■ YOUR OBJECTIVE: Your answer should be the line containing "(509, 274) none" and every line after it to the end of the records below, word for word.

■ AVAILABLE DATA:
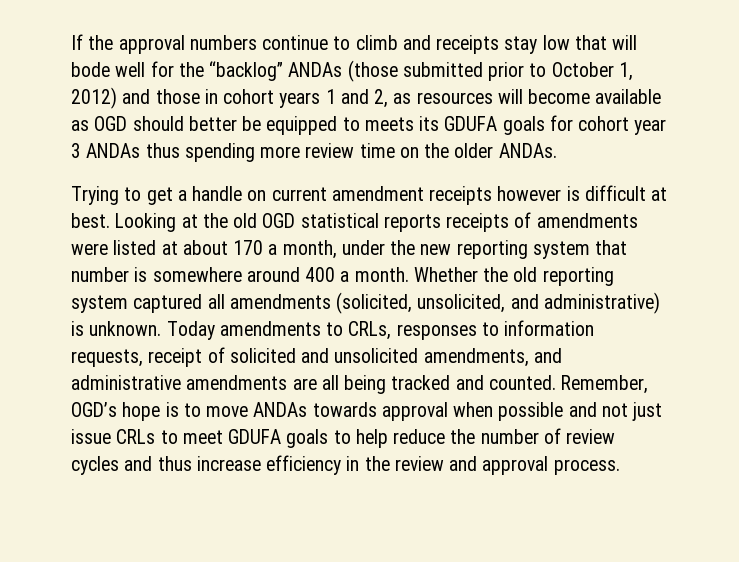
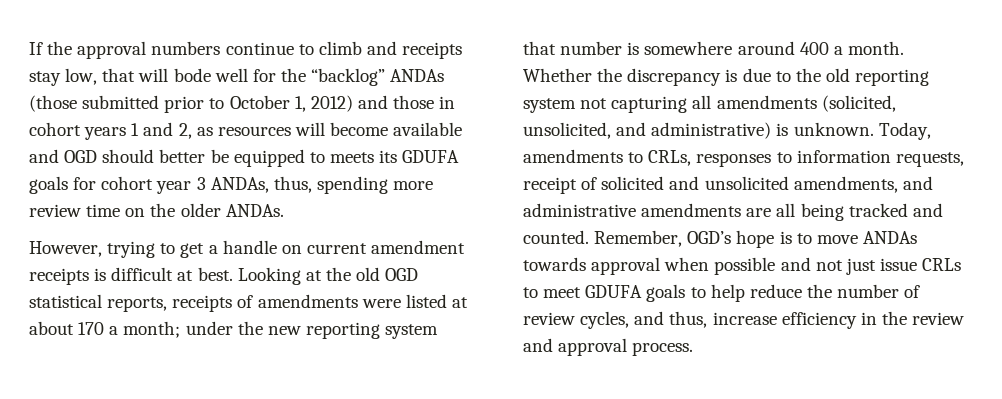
[542,35,570,50] low -> [65,68,98,85] low,
[71,120,89,131] as -> [29,149,59,163] and
[86,143,180,158] ANDAs thus -> [210,176,312,193] ANDAs, thus,
[71,186,119,205] Trying -> [29,241,156,258] However, trying
[497,186,562,201] however -> (89, 276) none
[383,214,441,232] reports -> [107,297,168,312] reports,
[282,240,337,259] month, -> [123,321,181,338] month;
(509, 274) none -> [627,68,821,86] discrepancy is due to the
[133,294,203,313] captured -> [580,96,688,113] not capturing
[166,321,215,340] Today -> [878,122,931,140] Today,
[71,456,192,475] cycles and thus -> [580,311,708,329] cycles, and thus,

■ COMPLETED EXERCISE:
(509, 274) none -> [627,68,821,86] discrepancy is due to the
[133,294,203,313] captured -> [580,96,688,113] not capturing
[166,321,215,340] Today -> [878,122,931,140] Today,
[71,456,192,475] cycles and thus -> [580,311,708,329] cycles, and thus,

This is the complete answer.